The report sharply criticizes the quality of the legal work contained in the memoranda, and suggests that the lawyers who wrote these memos failed to exercise the independent judgment and professionalism that they owed their clients. The report suggests that some of the memos may have been created as part of an after-the-fact attempt to provide legal cover for conduct that was recognized as potentially criminal. The report also recommends that at least two of the memo writers be referred to bar associations for disciplinary measures—which might include a reprimand, suspension, or disbarment. Bar disciplinary panels rarely mete out severe sanctions to lawyers for mistakes made in connection with legal opinions, but they also tend to give deference to conclusions made by the Justice Department when it is reviewing its own personnel.
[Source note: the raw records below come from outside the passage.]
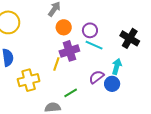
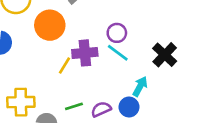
orange circle: (64, 27) -> (50, 25), moved, size x1.5
purple semicircle: (96, 77) -> (101, 109), moved
yellow cross: (29, 80) -> (21, 102), moved

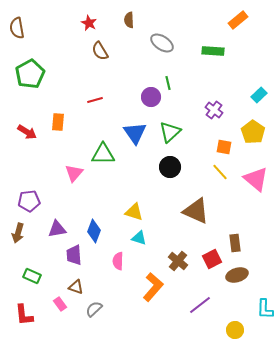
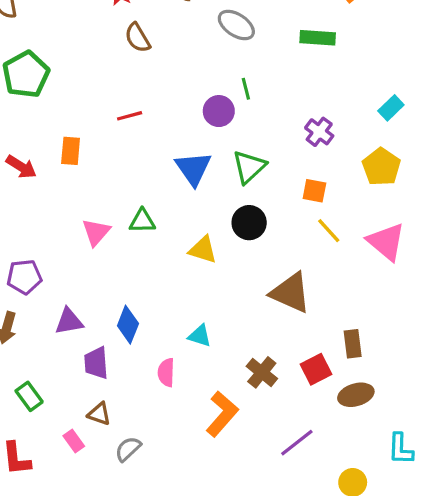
orange square: (224, 147) -> (314, 191), moved
green triangle: (103, 154) -> (142, 221), moved, size x0.7
yellow triangle: (134, 212) -> (203, 250), moved
green rectangle: (32, 276) -> (29, 396), turned 30

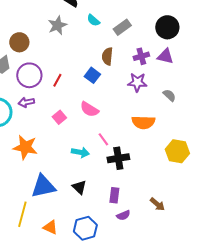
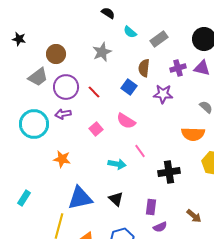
gray star: (57, 25) -> (102, 52), moved
red line: (57, 80) -> (94, 92), turned -72
purple star: (137, 82) -> (163, 94), moved
orange semicircle: (143, 122) -> (193, 134), moved
orange star: (25, 147) -> (62, 159), size x0.7
black cross: (118, 158) -> (169, 172), moved

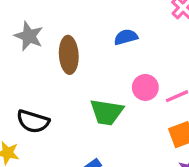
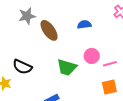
gray star: (29, 36) -> (27, 16), turned 30
brown ellipse: (69, 55) -> (49, 30), turned -40

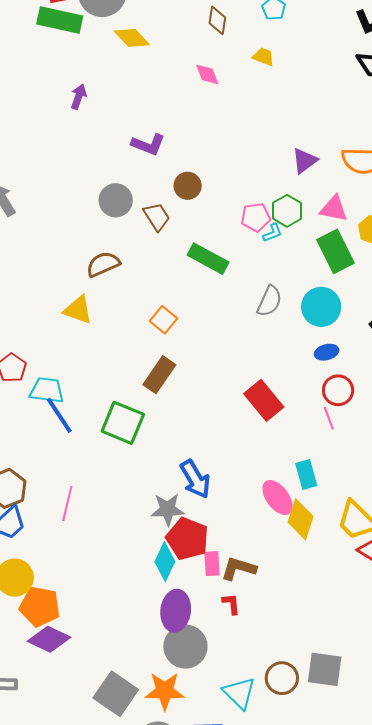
Should it come as any surprise that Jim Comey's emails were leaked with the spin that he acknowledged that the torture memos were legal in order to pre-empt the OPR report that is going to come out later this summer? Surely those who defend Yoo, Bradbury, and Bybee would have much to gain from making this argument. It should also come as no surprise that the New York Times repeated this type of spin without focusing on the bigger picture and critically reporting on the contents of these emails.